- Request: Return every line of the data below word for word, but leave the pictures out of your answer.

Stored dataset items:
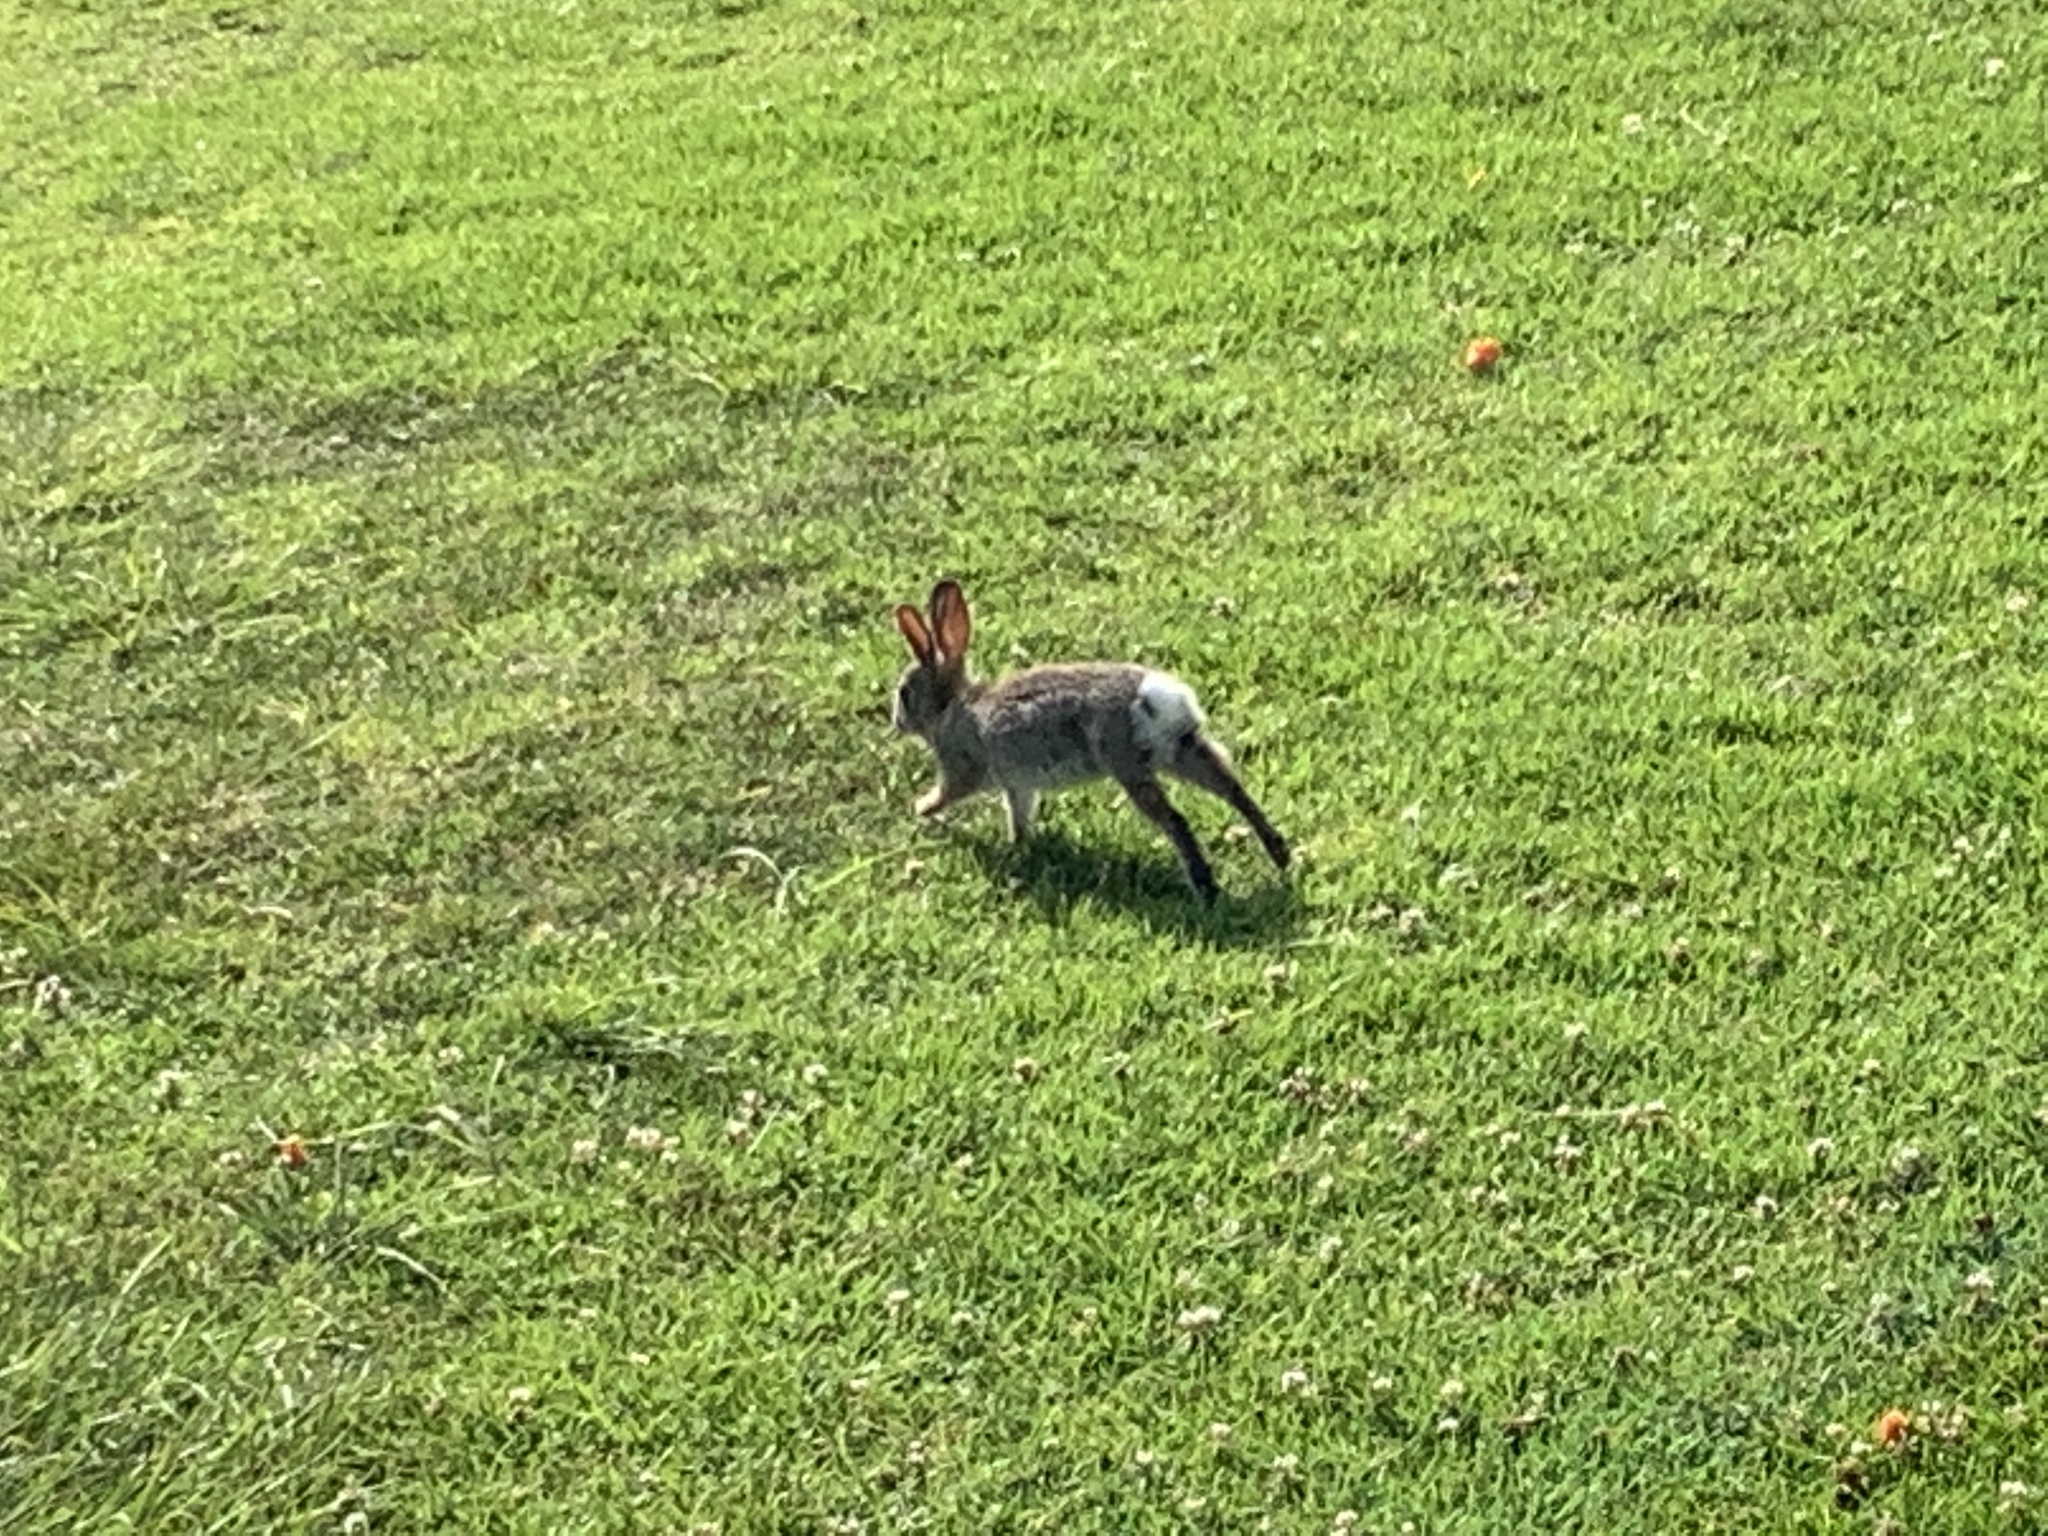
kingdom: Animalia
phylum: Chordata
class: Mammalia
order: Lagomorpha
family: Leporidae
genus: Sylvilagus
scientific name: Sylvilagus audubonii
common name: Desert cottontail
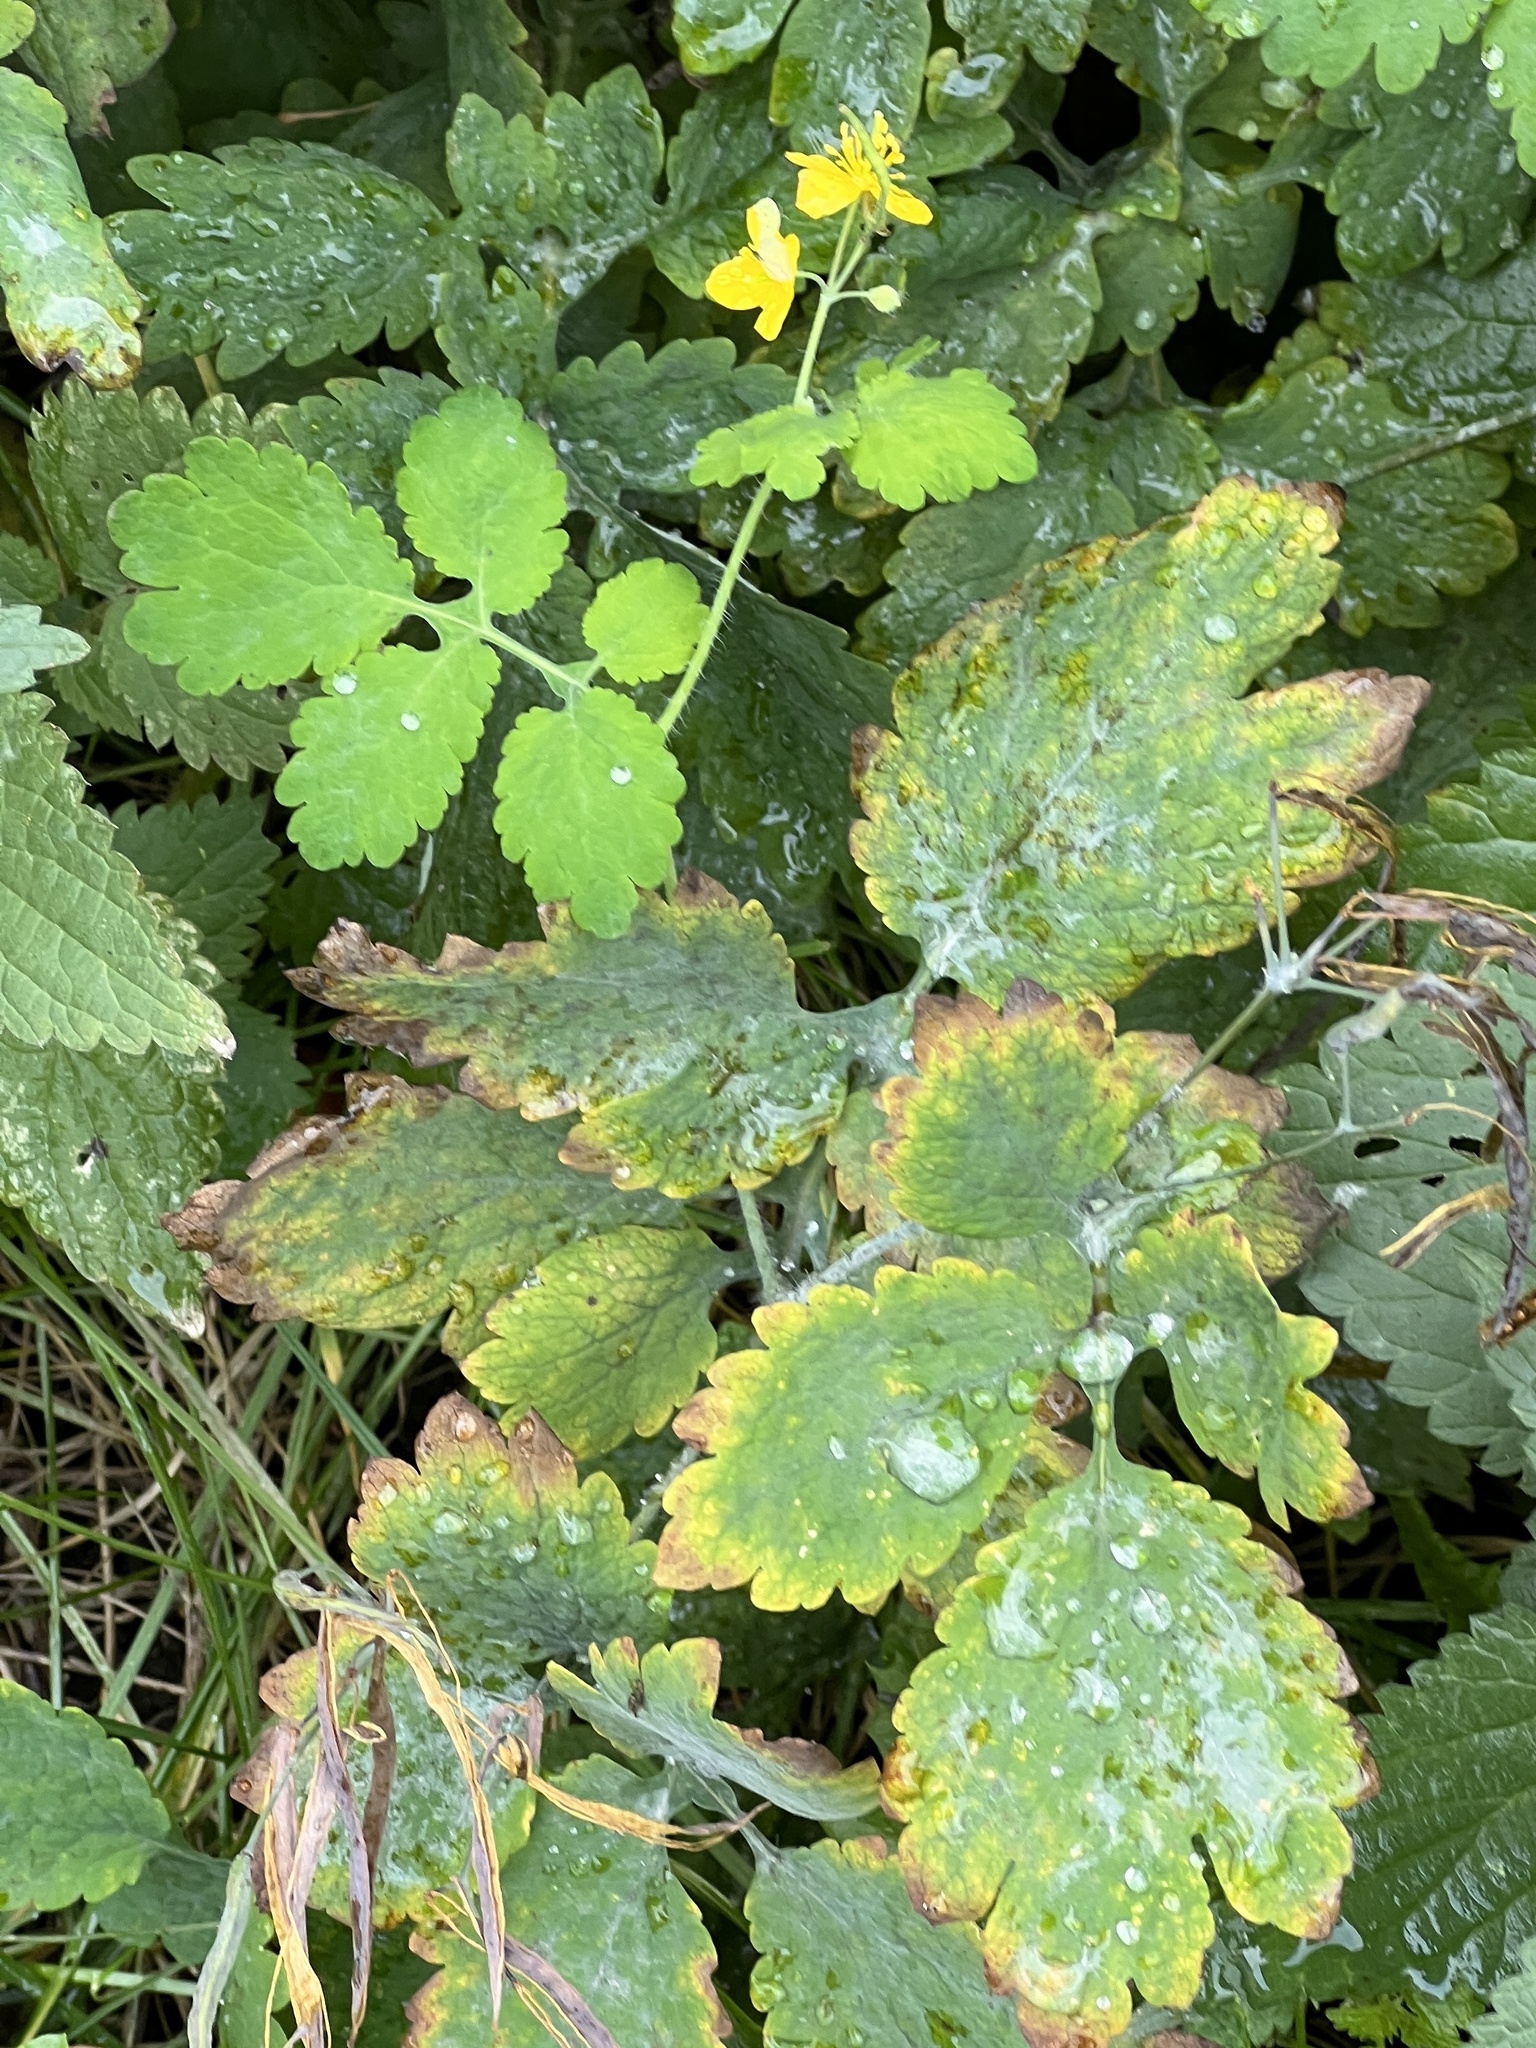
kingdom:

- Correct output:
kingdom: Animalia
phylum: Chordata
class: Mammalia
order: Lagomorpha
family: Leporidae
genus: Sylvilagus
scientific name: Sylvilagus audubonii
common name: Desert cottontail
kingdom:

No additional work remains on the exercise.